TASK DESCRIPTION:
The whole listing below should be retyped exactly, without any images.

DATA EXTRACT:
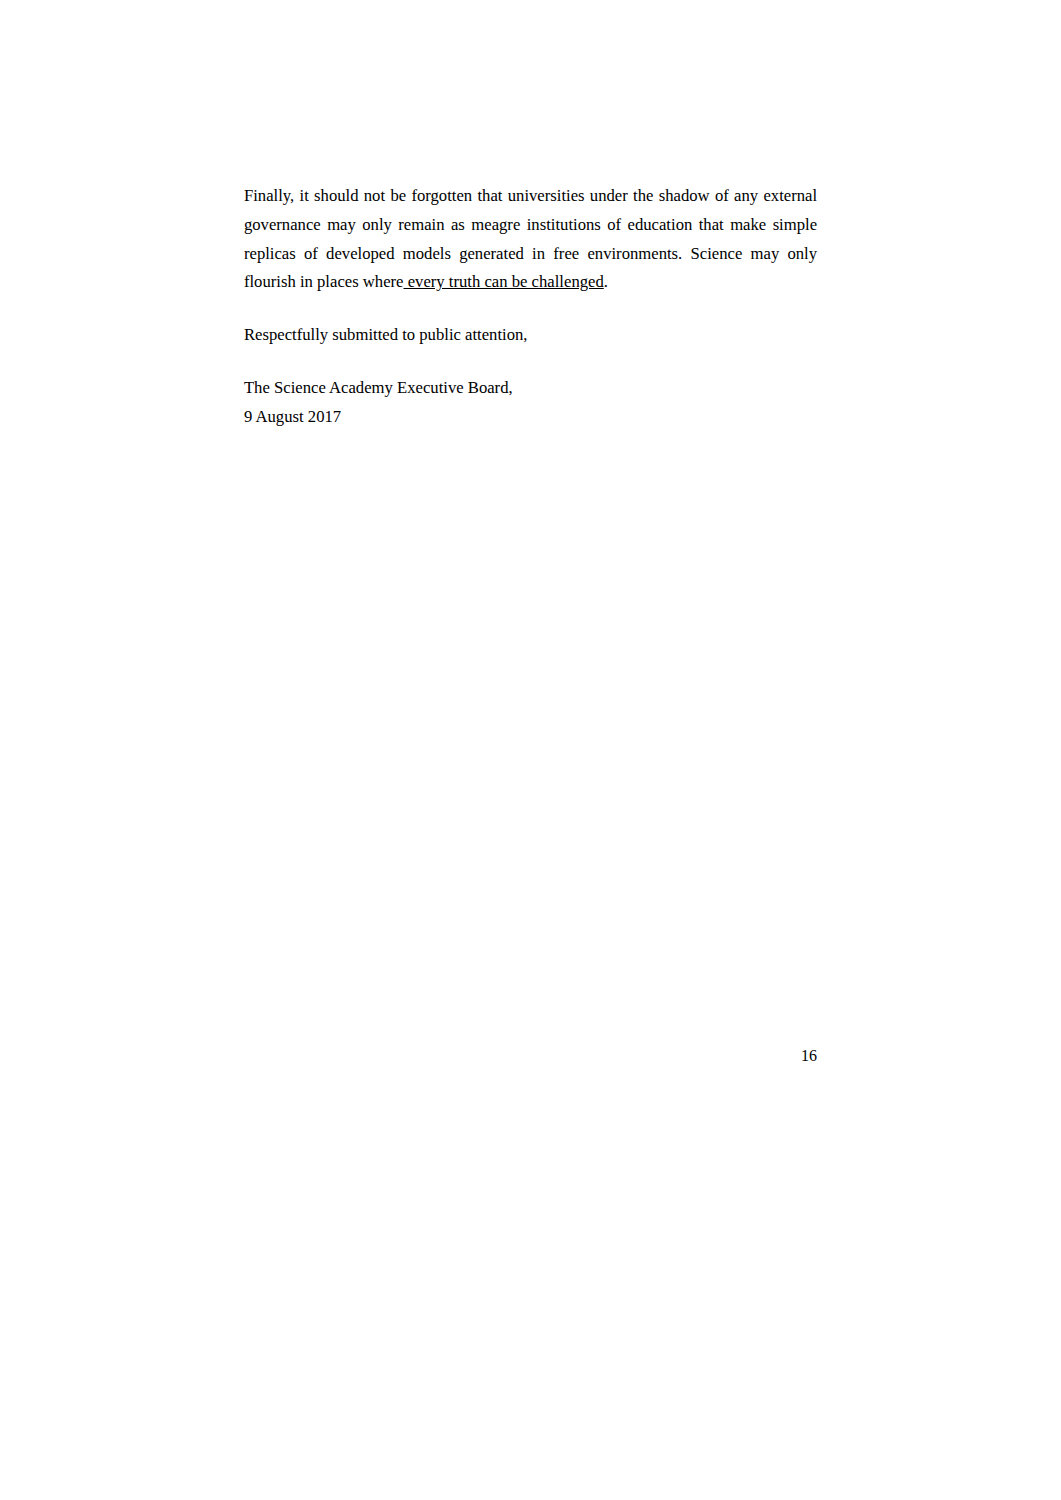Finally, it should not be forgotten that universities under the shadow of any external governance may only remain as meagre institutions of education that make simple replicas of developed models generated in free environments. Science may only flourish in places where every truth can be challenged.
Respectfully submitted to public attention,
The Science Academy Executive Board, 9 August 2017
16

EXPECTED ANSWER:
Finally, it should not be forgotten that universities under the shadow of any external governance may only remain as meagre institutions of education that make simple replicas of developed models generated in free environments. Science may only flourish in places where every truth can be challenged.
Respectfully submitted to public attention,
The Science Academy Executive Board, 9 August 2017
16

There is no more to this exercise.